ーガチャッ


「失礼します。社長、お車のご用意が出来ました」


車を取りに行ってた幹さんが戻ってきて、良かった…と、ホッと胸を撫で下ろす。このまま零さんと二人きりでいたら心臓がもたなかった。


「お前、わざとだろ」


「なんのことでしょう?大変お待たせして申し訳ありません。それでは三月様行きましょうか」


スッと背中に手を回され、一瞬ビクッとした。背中にかろうじて触れていないものの緊張する。こういうのって漫画の世界だけかと思ってたけど本当にするんだ。

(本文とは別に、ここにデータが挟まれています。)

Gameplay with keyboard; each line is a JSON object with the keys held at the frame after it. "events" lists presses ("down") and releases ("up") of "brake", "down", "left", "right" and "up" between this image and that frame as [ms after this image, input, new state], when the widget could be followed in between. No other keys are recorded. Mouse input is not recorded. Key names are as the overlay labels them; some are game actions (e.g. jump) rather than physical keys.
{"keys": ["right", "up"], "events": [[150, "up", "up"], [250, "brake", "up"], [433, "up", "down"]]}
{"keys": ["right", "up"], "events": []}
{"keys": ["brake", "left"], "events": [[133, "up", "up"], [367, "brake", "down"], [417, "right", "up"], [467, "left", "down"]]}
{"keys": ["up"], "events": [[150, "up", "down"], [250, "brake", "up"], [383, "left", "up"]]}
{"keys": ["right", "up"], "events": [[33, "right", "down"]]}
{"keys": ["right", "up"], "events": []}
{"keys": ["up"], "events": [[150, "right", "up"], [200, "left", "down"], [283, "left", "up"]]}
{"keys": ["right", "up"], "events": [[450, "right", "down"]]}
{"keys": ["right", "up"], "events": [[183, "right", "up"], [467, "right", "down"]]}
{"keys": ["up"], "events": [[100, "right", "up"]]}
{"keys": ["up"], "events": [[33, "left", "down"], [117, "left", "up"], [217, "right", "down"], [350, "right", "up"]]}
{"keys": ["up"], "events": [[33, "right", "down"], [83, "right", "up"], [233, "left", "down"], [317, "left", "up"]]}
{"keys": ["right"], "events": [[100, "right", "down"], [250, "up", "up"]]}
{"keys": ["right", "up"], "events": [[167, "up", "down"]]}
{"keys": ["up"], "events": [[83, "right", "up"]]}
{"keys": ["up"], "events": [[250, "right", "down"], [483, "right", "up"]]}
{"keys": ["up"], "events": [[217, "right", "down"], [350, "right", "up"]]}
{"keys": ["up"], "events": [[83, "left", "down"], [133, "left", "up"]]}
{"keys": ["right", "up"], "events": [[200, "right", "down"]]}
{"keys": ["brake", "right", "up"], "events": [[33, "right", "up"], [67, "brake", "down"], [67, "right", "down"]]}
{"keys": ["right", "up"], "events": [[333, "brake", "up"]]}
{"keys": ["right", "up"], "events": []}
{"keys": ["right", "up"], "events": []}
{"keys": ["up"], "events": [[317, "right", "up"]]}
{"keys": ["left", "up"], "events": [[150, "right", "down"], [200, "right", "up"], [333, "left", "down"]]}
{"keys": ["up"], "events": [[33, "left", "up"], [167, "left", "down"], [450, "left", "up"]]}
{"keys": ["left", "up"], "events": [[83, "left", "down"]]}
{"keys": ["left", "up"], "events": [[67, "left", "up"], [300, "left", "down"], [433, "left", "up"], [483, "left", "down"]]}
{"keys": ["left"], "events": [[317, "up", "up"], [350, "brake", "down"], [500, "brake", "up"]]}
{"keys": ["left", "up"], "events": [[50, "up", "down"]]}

「なぁ、何勝手にお前がまゆを連れていこうとしてるの?」


腕を引かれ、零さんに抱き締められた。


「俺が連れていくから、お前は先に行け!」


「はぁ…。わかりました。全く嫉妬深い男は嫌われますよ」


幹さんは呆れながら言うと、部屋を出てしまった。早く後を追わないといけないのに、零さんは離してくれない。


「零さん?」


「俺、ここまで嫉妬深いなんて思わなかった…。まゆを誰にも渡したくない。好きだよ。すごく好き…」


どうしよう…。好きって言いたい…。


「私…本当は書類を届ける時に零さんからの告白も断ろうとしていたんです。私零さんのこと、何も知らないし…」


そうだね…と悲しい声と共に抱き締める力が強くなる。ちゃんと言わないと…。それで零さんには笑顔でいてもらいたい。